Reputation: 1
I am trying to write a policy that blocks permission for specific users to a list of specific kubernetes namespaces. This is what I have so far, it works for singular user/namespace but I need one that could handle multiple users or namespaces
package kubernetes.admission
operations = {"CREATE", "UPDATE", "DELETE"}
deny[msg] {
username := input.request.userInfo.username
username == "user1"
operations[input.request.operation]
namespaces:= input.request.object.metadata.namespace]
namespace == ns1
msg := sprintf("Unauthorized: %v is not permitted to modify objects in namespace %v", [username, namespace])
}
Upvotes: 0
Views: 1235
Reputation: 2360
Sounds like you'll want a mapping then per user -> allowed namespaces. Here's one example of how you could do that.
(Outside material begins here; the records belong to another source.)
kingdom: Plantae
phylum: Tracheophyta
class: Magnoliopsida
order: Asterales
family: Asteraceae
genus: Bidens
package kubernetes.admission
import future.keywords.in
operations := {"CREATE", "UPDATE", "DELETE"}
user_namespaces := {
"admin1": ["default", "kube-system"],
"user1": ["user1-ns"],
"user2": ["default", "user2-ns"],
}
deny[msg] {
input.request.operation in operations
username := input.request.userInfo.username
namespace:= input.request.object.metadata.namespace
not namespace in user_namespaces[username]
msg := sprintf("Unauthorized: %v is not permitted to modify objects in namespace %v", [username, namespace])
}
For a "real" policy you'd probably wouldn't want to hard code the user->namespace mapping like this but provide it as part of OPA's in-memory data, but the principle is the same.